*EXERCISE DETAILS:*
Quote the items word for word, from their first line up to and including the line that contains "めです。また、契約の履行または契約前措置のためのデ".

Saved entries
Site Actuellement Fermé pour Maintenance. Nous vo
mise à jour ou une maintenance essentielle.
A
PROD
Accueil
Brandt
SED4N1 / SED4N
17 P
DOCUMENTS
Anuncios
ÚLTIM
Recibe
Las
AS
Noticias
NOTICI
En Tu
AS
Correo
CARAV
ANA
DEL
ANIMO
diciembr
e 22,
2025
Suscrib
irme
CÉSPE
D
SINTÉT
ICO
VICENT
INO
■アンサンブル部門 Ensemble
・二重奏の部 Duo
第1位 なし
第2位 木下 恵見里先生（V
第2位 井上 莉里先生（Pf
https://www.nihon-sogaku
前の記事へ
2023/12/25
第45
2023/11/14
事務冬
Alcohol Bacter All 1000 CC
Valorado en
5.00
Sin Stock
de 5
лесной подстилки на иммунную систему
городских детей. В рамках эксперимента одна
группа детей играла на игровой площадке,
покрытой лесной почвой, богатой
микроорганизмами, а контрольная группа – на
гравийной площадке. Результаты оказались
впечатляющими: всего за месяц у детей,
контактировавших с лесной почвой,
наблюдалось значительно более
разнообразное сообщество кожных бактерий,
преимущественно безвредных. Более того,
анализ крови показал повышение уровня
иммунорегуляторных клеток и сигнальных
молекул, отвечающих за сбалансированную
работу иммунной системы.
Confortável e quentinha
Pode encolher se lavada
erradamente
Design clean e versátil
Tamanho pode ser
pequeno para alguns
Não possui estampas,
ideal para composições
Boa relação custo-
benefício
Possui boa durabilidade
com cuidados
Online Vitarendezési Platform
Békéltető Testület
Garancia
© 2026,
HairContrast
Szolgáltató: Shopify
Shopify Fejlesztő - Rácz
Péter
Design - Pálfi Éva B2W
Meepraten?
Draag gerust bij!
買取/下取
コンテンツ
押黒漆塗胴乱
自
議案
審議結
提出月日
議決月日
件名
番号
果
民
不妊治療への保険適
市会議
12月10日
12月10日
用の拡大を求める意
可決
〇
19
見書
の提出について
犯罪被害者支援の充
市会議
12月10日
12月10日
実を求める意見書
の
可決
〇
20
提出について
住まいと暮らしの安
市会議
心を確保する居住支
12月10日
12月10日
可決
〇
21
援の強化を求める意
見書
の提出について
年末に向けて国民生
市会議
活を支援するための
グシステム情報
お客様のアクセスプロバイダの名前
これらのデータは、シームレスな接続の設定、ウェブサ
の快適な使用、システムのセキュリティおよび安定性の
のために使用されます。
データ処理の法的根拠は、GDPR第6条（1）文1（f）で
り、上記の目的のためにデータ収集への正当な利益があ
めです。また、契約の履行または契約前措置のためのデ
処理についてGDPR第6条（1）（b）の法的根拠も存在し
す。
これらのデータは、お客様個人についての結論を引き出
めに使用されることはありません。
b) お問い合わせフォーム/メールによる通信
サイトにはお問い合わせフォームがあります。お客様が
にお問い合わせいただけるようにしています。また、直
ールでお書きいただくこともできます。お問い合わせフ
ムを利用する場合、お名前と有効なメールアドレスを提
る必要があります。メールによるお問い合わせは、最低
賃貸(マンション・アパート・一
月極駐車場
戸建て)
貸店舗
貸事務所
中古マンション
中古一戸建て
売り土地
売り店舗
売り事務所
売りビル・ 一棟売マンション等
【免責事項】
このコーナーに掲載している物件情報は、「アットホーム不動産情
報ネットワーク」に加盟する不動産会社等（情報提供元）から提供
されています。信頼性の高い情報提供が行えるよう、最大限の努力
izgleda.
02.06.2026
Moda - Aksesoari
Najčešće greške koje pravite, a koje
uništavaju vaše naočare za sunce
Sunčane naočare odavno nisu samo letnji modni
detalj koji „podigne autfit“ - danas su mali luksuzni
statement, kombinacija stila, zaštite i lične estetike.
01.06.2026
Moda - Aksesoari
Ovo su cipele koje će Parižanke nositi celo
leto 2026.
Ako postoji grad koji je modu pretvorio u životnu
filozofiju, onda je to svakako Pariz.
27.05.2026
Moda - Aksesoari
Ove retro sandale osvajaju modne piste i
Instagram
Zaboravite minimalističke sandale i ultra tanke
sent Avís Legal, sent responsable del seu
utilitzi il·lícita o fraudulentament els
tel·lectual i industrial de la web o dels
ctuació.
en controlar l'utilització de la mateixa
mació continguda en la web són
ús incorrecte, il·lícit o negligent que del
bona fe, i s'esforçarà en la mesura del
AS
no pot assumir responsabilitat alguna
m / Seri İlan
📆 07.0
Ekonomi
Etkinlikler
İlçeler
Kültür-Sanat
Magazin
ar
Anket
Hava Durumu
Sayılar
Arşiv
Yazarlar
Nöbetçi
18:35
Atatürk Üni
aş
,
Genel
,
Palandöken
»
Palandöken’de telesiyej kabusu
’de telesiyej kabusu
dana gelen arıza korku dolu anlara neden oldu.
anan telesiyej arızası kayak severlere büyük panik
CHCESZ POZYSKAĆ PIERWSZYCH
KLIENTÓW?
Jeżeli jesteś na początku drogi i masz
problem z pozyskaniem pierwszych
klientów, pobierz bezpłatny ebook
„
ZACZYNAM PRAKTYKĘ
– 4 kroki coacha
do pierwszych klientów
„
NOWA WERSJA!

*SOLUTION TO THE PROBLEM:*
Site Actuellement Fermé pour Maintenance. Nous vo
mise à jour ou une maintenance essentielle.
A
PROD
Accueil
Brandt
SED4N1 / SED4N
17 P
DOCUMENTS
Anuncios
ÚLTIM
Recibe
Las
AS
Noticias
NOTICI
En Tu
AS
Correo
CARAV
ANA
DEL
ANIMO
diciembr
e 22,
2025
Suscrib
irme
CÉSPE
D
SINTÉT
ICO
VICENT
INO
■アンサンブル部門 Ensemble
・二重奏の部 Duo
第1位 なし
第2位 木下 恵見里先生（V
第2位 井上 莉里先生（Pf
https://www.nihon-sogaku
前の記事へ
2023/12/25
第45
2023/11/14
事務冬
Alcohol Bacter All 1000 CC
Valorado en
5.00
Sin Stock
de 5
лесной подстилки на иммунную систему
городских детей. В рамках эксперимента одна
группа детей играла на игровой площадке,
покрытой лесной почвой, богатой
микроорганизмами, а контрольная группа – на
гравийной площадке. Результаты оказались
впечатляющими: всего за месяц у детей,
контактировавших с лесной почвой,
наблюдалось значительно более
разнообразное сообщество кожных бактерий,
преимущественно безвредных. Более того,
анализ крови показал повышение уровня
иммунорегуляторных клеток и сигнальных
молекул, отвечающих за сбалансированную
работу иммунной системы.
Confortável e quentinha
Pode encolher se lavada
erradamente
Design clean e versátil
Tamanho pode ser
pequeno para alguns
Não possui estampas,
ideal para composições
Boa relação custo-
benefício
Possui boa durabilidade
com cuidados
Online Vitarendezési Platform
Békéltető Testület
Garancia
© 2026,
HairContrast
Szolgáltató: Shopify
Shopify Fejlesztő - Rácz
Péter
Design - Pálfi Éva B2W
Meepraten?
Draag gerust bij!
買取/下取
コンテンツ
押黒漆塗胴乱
自
議案
審議結
提出月日
議決月日
件名
番号
果
民
不妊治療への保険適
市会議
12月10日
12月10日
用の拡大を求める意
可決
〇
19
見書
の提出について
犯罪被害者支援の充
市会議
12月10日
12月10日
実を求める意見書
の
可決
〇
20
提出について
住まいと暮らしの安
市会議
心を確保する居住支
12月10日
12月10日
可決
〇
21
援の強化を求める意
見書
の提出について
年末に向けて国民生
市会議
活を支援するための
グシステム情報
お客様のアクセスプロバイダの名前
これらのデータは、シームレスな接続の設定、ウェブサ
の快適な使用、システムのセキュリティおよび安定性の
のために使用されます。
データ処理の法的根拠は、GDPR第6条（1）文1（f）で
り、上記の目的のためにデータ収集への正当な利益があ
めです。また、契約の履行または契約前措置のためのデ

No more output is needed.